En 2020, había nueve reactores nucleares en funcionamiento en Japón, frente a los 54 que había antes del accidente de Fukushima. El año pasado produjeron su mayor cantidad de electricidad desde 2011, según el Informe sobre la situación de la industria nuclear mundial. En 2018, el Gobierno japonés presentó un plan para aumentar la cuota de energía nuclear en la generación de electricidad hasta alrededor del 20% en 2030 –en 2019 era solo del 7,5%–. Ese mismo año, el Tribunal de Distrito de Tokio absolvió a tres ex altos ejecutivos de Tepco de los cargos de negligencia en la gestión de la central de Fukushima Daiichi. Los demandantes han recurrido.
Para Sabu Kohso, la energía nuclear genera un “capitalismo apocalíptico”. “Fukushima revela la verdadera naturaleza del régimen nuclear, cuyo crecimiento se basa en la distribución global de su red de producción. Después de la peor de las catástrofes, este régimen no sólo ha seguido produciendo como si no hubiera pasado nada: ha utilizado la catástrofe para reforzar su reinado”. Esto requiere “la fusión nuclear del capitalismo y el Estado” porque “las centrales nucleares y las armas nucleares no pueden ser fabricadas por simples empresas comerciales. Cuesta tanto y requiere tanto control sobre la sociedad que necesita al Estado. Es un enorme nodo industrial que abarca muchas actividades: extracción, transporte, gestión de residuos. Es una industria totalizadora. Una enorme máquina de opresión, explotación y expropiación. Esta producción infinita de residuos, que no se pueden reciclar, crea una actividad ilimitada”.

▶ _OBJETIVO DEL EJERCICIO_: Resuma en dos oraciones el texto sobre la energía nuclear en Japón.

▶ _EXTRACTOS DE DATOS_:

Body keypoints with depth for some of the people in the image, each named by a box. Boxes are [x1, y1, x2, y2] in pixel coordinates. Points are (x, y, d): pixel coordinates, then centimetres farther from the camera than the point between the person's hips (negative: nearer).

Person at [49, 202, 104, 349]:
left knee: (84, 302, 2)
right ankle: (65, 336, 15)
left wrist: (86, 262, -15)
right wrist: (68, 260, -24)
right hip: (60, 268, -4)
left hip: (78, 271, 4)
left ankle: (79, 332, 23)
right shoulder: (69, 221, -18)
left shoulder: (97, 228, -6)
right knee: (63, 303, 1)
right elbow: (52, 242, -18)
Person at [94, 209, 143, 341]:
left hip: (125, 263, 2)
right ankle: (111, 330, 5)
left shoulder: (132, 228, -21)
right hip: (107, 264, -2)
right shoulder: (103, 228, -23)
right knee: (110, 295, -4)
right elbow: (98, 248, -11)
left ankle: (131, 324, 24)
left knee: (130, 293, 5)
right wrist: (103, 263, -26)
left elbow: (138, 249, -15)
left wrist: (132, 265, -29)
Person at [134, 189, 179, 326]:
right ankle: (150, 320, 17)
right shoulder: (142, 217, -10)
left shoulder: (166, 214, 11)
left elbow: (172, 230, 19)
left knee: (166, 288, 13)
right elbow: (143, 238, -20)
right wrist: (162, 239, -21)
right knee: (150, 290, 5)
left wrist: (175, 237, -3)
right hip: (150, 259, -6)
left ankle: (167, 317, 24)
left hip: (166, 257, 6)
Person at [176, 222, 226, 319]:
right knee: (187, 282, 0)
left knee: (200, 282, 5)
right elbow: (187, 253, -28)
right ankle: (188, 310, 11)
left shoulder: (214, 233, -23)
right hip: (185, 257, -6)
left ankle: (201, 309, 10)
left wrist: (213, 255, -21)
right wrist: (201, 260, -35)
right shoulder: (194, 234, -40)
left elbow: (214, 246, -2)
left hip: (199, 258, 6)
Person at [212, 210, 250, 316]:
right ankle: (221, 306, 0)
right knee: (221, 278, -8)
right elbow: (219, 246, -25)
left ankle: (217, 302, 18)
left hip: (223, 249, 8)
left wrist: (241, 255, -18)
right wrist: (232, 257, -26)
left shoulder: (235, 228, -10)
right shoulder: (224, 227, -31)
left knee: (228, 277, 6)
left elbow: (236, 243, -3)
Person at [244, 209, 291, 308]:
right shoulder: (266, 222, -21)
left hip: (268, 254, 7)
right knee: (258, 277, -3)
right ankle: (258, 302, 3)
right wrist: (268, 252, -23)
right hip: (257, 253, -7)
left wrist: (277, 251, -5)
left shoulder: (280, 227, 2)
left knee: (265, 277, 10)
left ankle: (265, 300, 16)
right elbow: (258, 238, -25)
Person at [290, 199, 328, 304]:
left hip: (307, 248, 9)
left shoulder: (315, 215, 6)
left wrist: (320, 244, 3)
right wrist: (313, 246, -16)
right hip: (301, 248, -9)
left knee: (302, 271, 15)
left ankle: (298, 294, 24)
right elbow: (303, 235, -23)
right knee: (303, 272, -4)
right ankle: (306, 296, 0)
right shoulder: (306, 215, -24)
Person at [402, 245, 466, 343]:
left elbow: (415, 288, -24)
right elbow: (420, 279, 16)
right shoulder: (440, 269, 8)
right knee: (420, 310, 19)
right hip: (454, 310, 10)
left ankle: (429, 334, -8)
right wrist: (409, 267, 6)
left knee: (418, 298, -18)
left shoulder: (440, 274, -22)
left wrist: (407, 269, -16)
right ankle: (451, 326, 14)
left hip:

▶ _RESPUESTA DEL EJERCICIO_: En 2020 Japón tenía nueve reactores nucleares en funcionamiento, frente a los 54 anteriores al accidente de Fukushima, y en 2018 el Gobierno presentó un plan para elevar la cuota nuclear en la generación de electricidad hasta alrededor del 20% en 2030. Para Sabu Kohso, la energía nuclear genera un "capitalismo apocalíptico" que exige "la fusión nuclear del capitalismo y el Estado" y que, tras Fukushima, ha utilizado la catástrofe para reforzar su reinado.